You will probably need to modify the above code, to adjust IN/OUT point structure to for your sensor as I see in your case the point_step_size is 22

mbed92 commented 4 months ago

I have noticed that LIO-SAM isn't friendly to simulated LIDAR/ IMUs.

I had similar issues. A few things to look at are;

Is your IMU producing consistent data? , some IMU plugins in Gazebo output jerky data, like huge sudden acceleration or velocities.

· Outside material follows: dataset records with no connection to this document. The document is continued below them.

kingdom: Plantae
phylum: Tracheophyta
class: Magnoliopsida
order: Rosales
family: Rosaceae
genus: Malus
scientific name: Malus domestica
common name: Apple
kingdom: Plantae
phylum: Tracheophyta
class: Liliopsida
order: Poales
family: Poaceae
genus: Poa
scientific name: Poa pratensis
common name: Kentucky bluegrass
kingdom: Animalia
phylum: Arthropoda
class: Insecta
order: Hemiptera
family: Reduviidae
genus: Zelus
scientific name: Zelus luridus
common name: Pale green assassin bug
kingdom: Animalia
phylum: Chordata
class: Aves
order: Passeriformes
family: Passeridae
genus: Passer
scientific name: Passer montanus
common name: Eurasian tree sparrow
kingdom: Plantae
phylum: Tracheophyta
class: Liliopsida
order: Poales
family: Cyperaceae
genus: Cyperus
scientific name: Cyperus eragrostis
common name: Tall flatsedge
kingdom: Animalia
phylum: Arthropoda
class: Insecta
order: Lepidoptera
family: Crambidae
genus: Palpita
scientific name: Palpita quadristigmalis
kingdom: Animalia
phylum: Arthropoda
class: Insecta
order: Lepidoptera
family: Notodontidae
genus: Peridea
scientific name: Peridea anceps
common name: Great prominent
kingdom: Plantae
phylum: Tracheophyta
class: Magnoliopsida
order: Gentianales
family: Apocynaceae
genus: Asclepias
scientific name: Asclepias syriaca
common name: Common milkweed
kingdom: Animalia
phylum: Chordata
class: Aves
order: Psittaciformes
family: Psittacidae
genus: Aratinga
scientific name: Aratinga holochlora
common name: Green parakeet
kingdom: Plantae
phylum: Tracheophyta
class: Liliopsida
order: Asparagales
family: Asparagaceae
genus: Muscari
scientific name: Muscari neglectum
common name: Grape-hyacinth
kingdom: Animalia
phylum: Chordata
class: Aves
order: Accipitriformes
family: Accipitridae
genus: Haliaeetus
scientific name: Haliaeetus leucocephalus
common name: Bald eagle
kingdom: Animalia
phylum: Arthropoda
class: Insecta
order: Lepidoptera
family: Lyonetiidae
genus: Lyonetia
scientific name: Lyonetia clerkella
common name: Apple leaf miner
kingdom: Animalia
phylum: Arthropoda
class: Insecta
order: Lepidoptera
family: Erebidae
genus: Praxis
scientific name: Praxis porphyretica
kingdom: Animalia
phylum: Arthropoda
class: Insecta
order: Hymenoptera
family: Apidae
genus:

Another thing is that, the point cloud data... I used a simulated ouster-64, and I was seeing something similar.

The timestamp of the points is expected to be seconds since imuPreIntegration converts this value to nanoseconds. I had to write a correction node to make LIO-SAM work.

I implemented my own lidar plugin in Gazebo based on that one with additional ring field and t (nanoseconds). Your answer put me on a right track that there is a type mismatch between my simulated 3D scans and required by the LIO-SAM. Thanks!